At this point in St. Matthew’s Gospel, Jesus gives Peter his name, Petros, the Greek word for rock. Our Lord promised that he will build his church upon this rock (Mt 16:18-19).
This triumphant moment when Peter is appointed to the role of protecting, unifying, and guiding the church is omitted by St. Mark, who instead allows the action to continue with Jesus asking the Apostles not to share with others that he is the Christ, and then telling them that he will go to Jerusalem, where he will be killed and rise again.
This was the first recorded prediction that Jesus would make of his upcoming passion and death. The Apostles were still struggling to discern who Jesus was and how he would fulfill the promises of the prophets to be the king from the line of David to rule for all eternity and bring salvation to God’s people. Therefore, Christ’s words were shocking to them.
As Peter spoke on behalf of the others when identifying Jesus as the Messiah, he takes it upon himself to act on their behalf again, rebuking Jesus. We find Peter’s words in St. Matthew’s account, when he tells Jesus, “God forbid, Lord! No such thing shall ever happen to you” (Mt 16: 22).
Jesus, upon hearing Peter’s words, turns toward him and all of the Apostles and says, “Get behind me, Satan. You are thinking not as God does, but as human beings do” (Mk 8:33). We do not know Peter’s reaction, but we can imagine the shock, embarrassment and perhaps confusion.
At the moment, Peter and the others could not imagine a storyline for Christ’s saving plan that included suffering and death. How could the scribes, chief priests and elders of Israel killing Jesus in Jerusalem be anything but a failure? We can understand why Peter would respond as he did.
With the perspective of faith and time, however, we see how the suffering, death, and resurrection of Jesus Christ defeated sin and death, offering a means of our purification and eternal life. In God’s providence, the plan was perfect, even though it included a cross and grave
St. Paul tells the Corinthians that Christ on the cross is a “stumbling block” and “foolishness” to non-believers (1 Cor 1:23). The inclusion of humiliation, pain, and a brutal death into God’s plan for human salvation runs against what we want to think about God and those he loves who believe in him. We prefer to think that when we cling to God, we will be held in his loving embrace and kept safe from all harm.
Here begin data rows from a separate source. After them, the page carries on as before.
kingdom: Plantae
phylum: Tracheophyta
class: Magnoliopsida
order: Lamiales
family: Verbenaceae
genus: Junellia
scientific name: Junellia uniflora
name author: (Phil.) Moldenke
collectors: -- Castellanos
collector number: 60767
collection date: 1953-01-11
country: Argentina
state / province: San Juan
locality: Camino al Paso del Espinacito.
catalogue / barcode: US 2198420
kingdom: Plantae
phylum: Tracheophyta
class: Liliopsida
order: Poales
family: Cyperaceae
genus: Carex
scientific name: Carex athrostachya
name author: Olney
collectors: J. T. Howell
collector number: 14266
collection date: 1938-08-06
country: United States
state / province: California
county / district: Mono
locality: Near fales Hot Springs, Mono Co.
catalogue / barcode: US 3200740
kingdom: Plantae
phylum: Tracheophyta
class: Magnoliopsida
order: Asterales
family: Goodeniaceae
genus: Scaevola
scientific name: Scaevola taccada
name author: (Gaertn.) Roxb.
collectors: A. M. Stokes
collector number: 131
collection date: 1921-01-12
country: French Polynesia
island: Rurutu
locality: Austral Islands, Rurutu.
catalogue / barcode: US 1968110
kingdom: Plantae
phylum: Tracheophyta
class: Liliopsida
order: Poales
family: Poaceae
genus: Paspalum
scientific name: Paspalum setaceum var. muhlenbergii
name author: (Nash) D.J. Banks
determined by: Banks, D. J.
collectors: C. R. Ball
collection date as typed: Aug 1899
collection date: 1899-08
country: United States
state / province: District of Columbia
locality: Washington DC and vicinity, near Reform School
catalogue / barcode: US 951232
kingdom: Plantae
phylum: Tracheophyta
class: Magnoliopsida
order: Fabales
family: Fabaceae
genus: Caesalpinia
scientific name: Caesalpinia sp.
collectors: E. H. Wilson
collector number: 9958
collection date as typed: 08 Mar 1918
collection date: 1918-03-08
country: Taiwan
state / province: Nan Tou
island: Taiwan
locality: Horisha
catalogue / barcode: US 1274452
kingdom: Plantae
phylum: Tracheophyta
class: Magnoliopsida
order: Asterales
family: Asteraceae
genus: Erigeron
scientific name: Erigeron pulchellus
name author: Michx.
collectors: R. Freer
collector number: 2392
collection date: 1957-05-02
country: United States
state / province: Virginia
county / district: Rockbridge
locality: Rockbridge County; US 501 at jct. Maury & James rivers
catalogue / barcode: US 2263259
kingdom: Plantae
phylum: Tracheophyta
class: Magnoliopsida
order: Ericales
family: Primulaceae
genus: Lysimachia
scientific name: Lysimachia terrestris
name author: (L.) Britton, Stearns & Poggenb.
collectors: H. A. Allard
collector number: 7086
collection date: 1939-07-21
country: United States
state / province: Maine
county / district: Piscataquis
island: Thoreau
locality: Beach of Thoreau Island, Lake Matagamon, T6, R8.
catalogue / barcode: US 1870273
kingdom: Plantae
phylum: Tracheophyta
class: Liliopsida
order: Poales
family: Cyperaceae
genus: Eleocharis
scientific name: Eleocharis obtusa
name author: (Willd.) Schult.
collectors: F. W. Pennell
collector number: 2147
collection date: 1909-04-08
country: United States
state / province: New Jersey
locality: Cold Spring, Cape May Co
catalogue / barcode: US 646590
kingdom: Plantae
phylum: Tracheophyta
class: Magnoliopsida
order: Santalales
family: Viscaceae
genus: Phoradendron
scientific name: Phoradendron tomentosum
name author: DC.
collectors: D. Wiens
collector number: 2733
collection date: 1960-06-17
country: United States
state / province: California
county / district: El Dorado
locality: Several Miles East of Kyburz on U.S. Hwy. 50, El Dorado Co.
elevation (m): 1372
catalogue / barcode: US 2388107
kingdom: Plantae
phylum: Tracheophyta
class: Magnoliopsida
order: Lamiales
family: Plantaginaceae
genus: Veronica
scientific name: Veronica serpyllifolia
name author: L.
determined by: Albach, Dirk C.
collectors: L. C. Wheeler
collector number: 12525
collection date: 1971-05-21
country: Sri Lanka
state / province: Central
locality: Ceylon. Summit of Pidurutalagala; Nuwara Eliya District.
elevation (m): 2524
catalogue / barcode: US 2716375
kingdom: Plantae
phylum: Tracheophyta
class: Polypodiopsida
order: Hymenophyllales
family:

Therefore, we also sometimes struggle as Peter did when we are confronted with our own suffering, or the suffering of the church. We cannot understand how a loving God would allow sin and violence into his plan for our salvation.
Without faith, it make no sense. Without embracing the crosses that Jesus offers us and without seeing even the most tragic suffering as a possible means for salvation, we too can be scandalized and fooled into thinking that God has abandoned his children.
Yet Jesus shows how the worst sin in human history, our nailing the Son of God on the cross to die, in the end saved the whole world. If he can use such tragedy to redeem us, we have faith that he can work through the sufferings we and his church have experienced. We likely will not know how, and we may not even see it in our lifetimes, but we pray for the faith that allows us to trust that in the worst of tragedies, Jesus is with us, using the violence of the cross as an instrument to transform the world.
Let us pray for the faith that allows us to trust God’s loving hand guiding all things, even when we cannot even imagine it. With trust in him, we can heed Christ’s command to take up our crosses and follow him (Mt 8:34), knowing that this is the only means to our salvation.